Chinese forces detained a group of Tibetan children after border guards fatally shot at least one refugee trying to flee to Nepal across a Himalayan mountain pass, activist groups said yesterday.
Foreign mountain climbers saw soldiers march 10 to 12 frightened children aged about 6 to 10 through their camp near Mount Everest after the Sept. 30 shooting, said the Washington-based International Campaign for Tibet (ICT). It didn't say where the children were taken.
The shooting took place in the 5,800m-high Nangpa La Pass, a commonly used escape route for Tibetans fleeing their country.

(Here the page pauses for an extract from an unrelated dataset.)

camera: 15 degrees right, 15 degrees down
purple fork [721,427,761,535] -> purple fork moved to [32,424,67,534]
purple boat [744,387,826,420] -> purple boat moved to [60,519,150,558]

A 25-year-old Tibetan Buddhist nun among about 70 refugees trying to escape was killed and Tibetan sources said a boy also might have died, the ICT said.
Employees who answered the phone yesterday at police stations and government offices in Tingri, the town nearest the shooting site, and Lhasa said they hadn't heard about the incident.

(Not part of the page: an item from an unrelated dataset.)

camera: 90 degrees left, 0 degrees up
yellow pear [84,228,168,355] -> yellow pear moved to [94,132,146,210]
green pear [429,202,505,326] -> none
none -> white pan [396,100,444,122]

One eyewitness, Briton Steve Lawes, said he and other climbers were about 250m from the Chinese when they fired at the Tibetans, who were crossing a glacier, according to the ICT.
"The soldiers were putting their rifles to their shoulders, taking aim, and firing toward the group. One person fell, got up, but then fell again," Lawes, a policeman, was quoted as saying by telephone from Nepal after leaving China. "We had a telescope with us but the soldiers took this. Later they used it to look at the dead body."

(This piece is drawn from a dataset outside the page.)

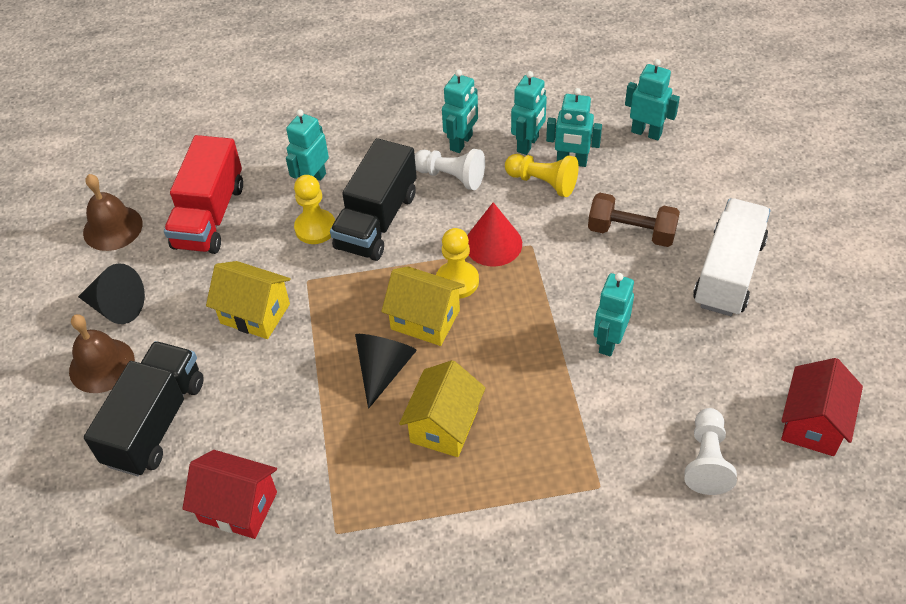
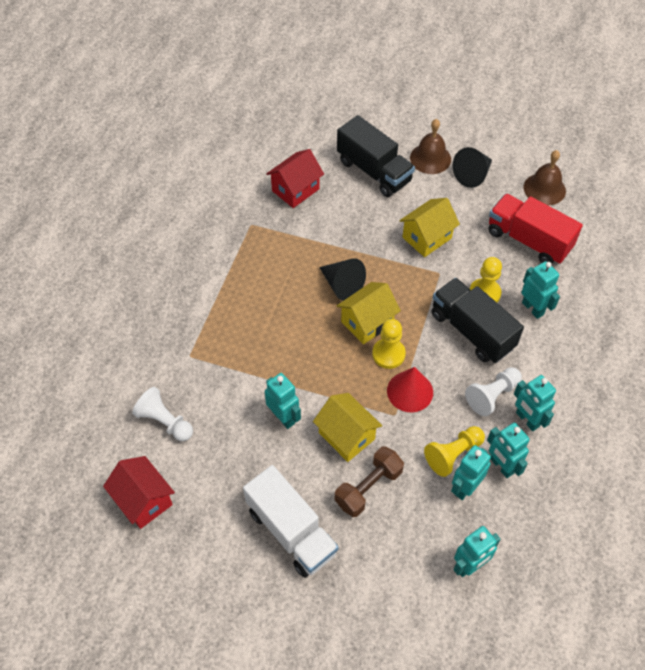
camera: 115 degrees right, 5 degrees up
yellow house [399,360,486,457] -> yellow house moved to [313,393,382,462]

About 20 minutes after the shooting, Chinese troops went to check the body, then left it lying in the pass for 36 hours before removing it, the ICT said, citing Lawes. About 30 minutes after the shooting, the children were marched through the climbers' camp, guarded by three Chinese with assault rifles, the ICT said, citing Lawes.
"The children were in single file, about six feet away from me ... They weren't looking around the way kids normally would. They were too frightened," Lawes was quoted as saying.